Honest to our self:  Who is your parish?  What is it facing now that it is challenging with radical honesty?  Whatever your parish’s core identity is, there is nothing so precious, in terms of communication and evangelism, than living into it with integrity.  If you are an evangelical parish then live into it.  If you are an Anglo-Catholic parish, then live into it.  If you are a parish focused on social justice, then live into it.  Lean into your strengths and allow them not simply to be a story that you tell but a way of being that defines those who are part of your parish.

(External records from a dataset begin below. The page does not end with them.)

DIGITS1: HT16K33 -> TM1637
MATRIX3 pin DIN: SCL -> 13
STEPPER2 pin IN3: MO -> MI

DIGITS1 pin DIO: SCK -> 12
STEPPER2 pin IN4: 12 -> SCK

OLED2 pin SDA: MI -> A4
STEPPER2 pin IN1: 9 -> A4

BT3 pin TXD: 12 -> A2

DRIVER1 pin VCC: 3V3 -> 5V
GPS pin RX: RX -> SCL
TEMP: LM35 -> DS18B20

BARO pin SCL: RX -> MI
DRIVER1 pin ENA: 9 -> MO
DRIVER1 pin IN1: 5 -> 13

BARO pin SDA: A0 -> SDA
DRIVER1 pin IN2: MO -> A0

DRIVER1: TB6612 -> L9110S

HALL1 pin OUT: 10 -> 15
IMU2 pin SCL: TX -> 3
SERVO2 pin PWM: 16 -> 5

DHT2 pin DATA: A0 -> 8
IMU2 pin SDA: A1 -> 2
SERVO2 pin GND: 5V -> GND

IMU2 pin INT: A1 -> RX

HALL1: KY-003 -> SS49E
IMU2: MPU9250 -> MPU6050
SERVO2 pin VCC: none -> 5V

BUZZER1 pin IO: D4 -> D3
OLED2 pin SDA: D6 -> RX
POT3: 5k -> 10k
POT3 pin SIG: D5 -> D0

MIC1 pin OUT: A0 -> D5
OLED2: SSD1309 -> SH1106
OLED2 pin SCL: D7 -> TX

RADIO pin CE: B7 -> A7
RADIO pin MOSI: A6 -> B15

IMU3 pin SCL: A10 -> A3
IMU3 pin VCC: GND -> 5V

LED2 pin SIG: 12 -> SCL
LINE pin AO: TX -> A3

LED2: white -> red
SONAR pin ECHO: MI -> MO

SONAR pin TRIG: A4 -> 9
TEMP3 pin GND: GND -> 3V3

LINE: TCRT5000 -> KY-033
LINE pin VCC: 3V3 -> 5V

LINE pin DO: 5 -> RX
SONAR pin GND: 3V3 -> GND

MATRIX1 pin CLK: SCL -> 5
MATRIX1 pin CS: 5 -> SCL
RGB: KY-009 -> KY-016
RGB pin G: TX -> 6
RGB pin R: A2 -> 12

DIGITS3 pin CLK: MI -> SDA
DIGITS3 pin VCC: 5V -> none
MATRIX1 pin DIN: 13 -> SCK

Honest to youth:  How can we be more honest with our youth?  We must begin by being a place of transparency.  Is your Christian life hard?  Admit it.  Are you struggling with faith?  Admit it.  Are you wrestling with temptation and sin?  Admit it.  We spend too much time as Church coming together to pretend everything is fine.  Gen Y culture is surprisingly adept at dealing with complexity and flux.  We don’t need to be perfect Christians, just honest ones.  The more we can create a climate of trust and healthy vulnerability, the more we will be ready to engage youth and young adults.  They don’t want us to be a projection of the ideal Church – they simply want us to be honestly open.

Honest to society:  How do we preach the Gospel and confront the injustices of society?  The Church is called not to be relevant but to be an authentic presence that offers a counter-narrative to the falsity of marketed identity.  We have to be a voice that young people can turn to as they sort through who they are and what values they will live by.  Your church is ideally positioned to address a host of issues locally with integrity and boldness.  This means confronting the ills of homelessness, environmental abuse, broken families, a failing education system, and more.  We need to be the kinds of churches that hold up a mirror for society and do what the Church has always done – lift up the holy and heal the broken.

The combination of a comprehensive and authentic narrative paired with the honesty of well-lived lives will go far in communicating with and drawing in young adults.  Yet we must be ready to name those places in our common life in which we fall short of both our founders’ vision and our call to mission and evangelism.  I can think of no place better to begin than for a parish to sit with the Baptismal Covenant and honestly ask itself, corporately and individually, how it is living into the heart of our shared identity.

Drawing Gen X and Gen Y is not easy because being authentically and powerfully honest is difficult.  Yet every congregation can find itself powerfully equipped for this ministry by doing the hard work of self-examination and joyful inquiry.  Nothing is more liberating than finding those places where God is calling us to rejoice in our strengths and to leave behind those things that are inhibiting us from being places of honesty and authenticity.